/Detect_Heavy_Drinking_Episodes

Detect heavy drinking episodes among individuals using accelerometer samples extracted from the individuals mobile devices.

Primary LanguagePython

Detect_Heavy_Drinking_Episodes

(replication of the model presented in the paper [1] )

Objective:

  • Indication of what attribute(s) were being predicted

    1. Features: Three-axis time series accelerometer data
    2. Target: Time series transdermal alcohol content (TAC) data (real-time measure of intoxication)
  • Indication of study's results

    The study decomposed each time series into 10 second windows and performed binary classification to predict if windows corresponded to an intoxicated participant (TAC >= 0.08) or sober participant (TAC < 0.08). The study tested several models and achieved a test accuracy of 77.5% with a random forest.

Overview:

The research paper mentioned takes into account the issue of heavy drinking among youngsters and aims to provide a solution by detecting heavy drinking episodes so that such occurrences can be controlled by intimidation at the right time. Also, it uses the easily available accelerometer data from the individual’s cell phone, thus avoiding any possible breach of privacy of the individual. And this model exhibits efficient usability, as a system/app can be developed using this to alert the individual during such heavy drinking episodes. Preprocessing the time series data by feature extraction to make it usable for classification is one of the major tasks in this implementation. It gives an insight into how data with time and frequency components are handled in real life scenarios. The model we implemented gives an accuracy of 77.5%. We also learnt about the importance of tuning the parameters for getting a good working model.

Results:

Fig1. Hyper-parameter number of trees or estimators in the random forest classifier is plotted against the accuracy. It is clearly visible that using 700 trees to train and test the model gives the best accuracy i.e. approximately 0.76. So we choose the number of trees in the random forest to be 700.

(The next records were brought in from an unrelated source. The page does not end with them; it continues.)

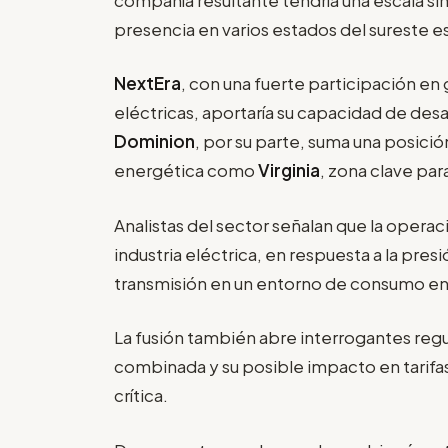
presencia en varios estados del sureste 
NextEra
, con una fuerte participación e
eléctricas, aportaría su capacidad de desar
Dominion
, por su parte, suma una posic
energética como
Virginia
, zona clave par
Analistas del sector señalan que la operac
industria eléctrica, en respuesta a la pre
transmisión en un entorno de consumo en
La fusión también abre interrogantes regu
combinada y su posible impacto en tarifa
crítica.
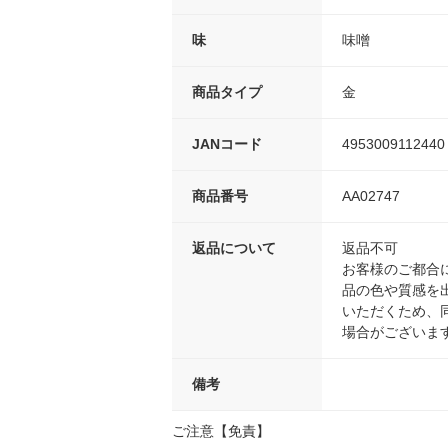
味
味噌
商品タイプ
金
JANコード
4953009112440
商品番号
AA02747
返品について
返品不可
お客様のご都合
品の色や質感を
いただくため、
場合がございま
備考
ご注意【免責】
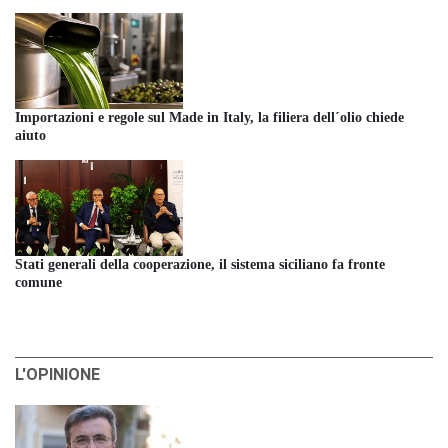
Importazioni e regole sul Made in Italy, la filiera dell´olio chiede
aiuto
Stati generali della cooperazione, il sistema siciliano fa fronte
comune
L'OPINIONE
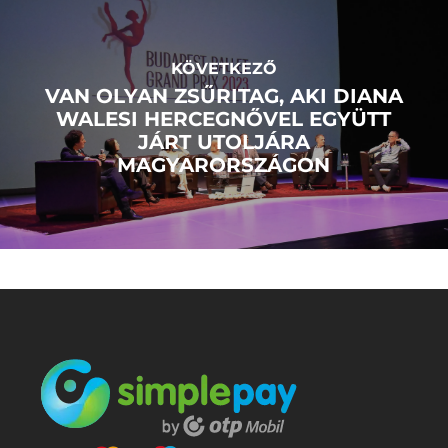
KÖVETKEZŐ
VAN OLYAN ZSŰRITAG, AKI DIANA
WALESI HERCEGNŐVEL EGYÜTT
JÁRT UTOLJÁRA
MAGYARORSZÁGON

Fig2. This graph depicts the accuracy of the model using the tuned parameters (number of estimators as 700, other parameters are mentioned in the model performance section) over 100 epochs. Over the 100 epochs, the accuracy is always around 0.71 - 0.77 giving the average accuracy of approximately 0.76

Database Description:

Folders:

  • clean_tac: Contains TAC readings for each pid. There were 13 participants which were included, so there are 13 csvs for TAC readings. Name Convention: + '_clean_TAC.csv'

  • accelerometer: Contains accelerometer data for each pid. Name Convention: 'accelerometer_' + + '.csv'

  • features: Create this folder where model.py python script is kept. Inside this folder, each of the 16 features that we have used, will be created for each pid if you run the extract_dataframes() function in the model.py script.

  • dataset: Create this folder where model.py python script is kept. Inside this folder, the features for each pid is stored in concatenated form with their respective tac_label in their csvs. Name convention: + '_data.csv'

Files:

  • data.csv: This file is created in the dataset folder when you run the function create_dataset() in the model.py script.
  • utils.py: This file is used for extracting features using accelerometer sample.
  • feature_extraction.py: This file is also used for extracting features using accelerometer sample but this a python script of PyAudioAnalysis package of python for extracting features from time seris data. We have used the source code present at this link: https://github.com/tyiannak/pyAudioAnalysis/blob/master/pyAudioAnalysis/ShortTermFeatures.py
  • model.py: THis file contains the main functions required for running the Random Forest Classifier model.

How to run the model.

Order of functions to be run in the model.py script:

  • extract_dataframes(): This function will map features extracted using accelerometer data with its corresponding TAC_reading for each pid.

  • create_dataset(): This function will create the dataset by concatenating the csvs created in the above function.

  • model(): This function will initialize Random Forest Classifier with the best parameters that we tuned using GridSearchCV. The tuning of parameters is done in the hyperParamTuning() function created inside model() function.

References:

[1] hKillian, J. A., Passino, K. M., Nandi, A., Madden, D. R., & Clapp, J. Learning to Detect Heavy Drinking Episodes Using Smartphone Accelerometer Data.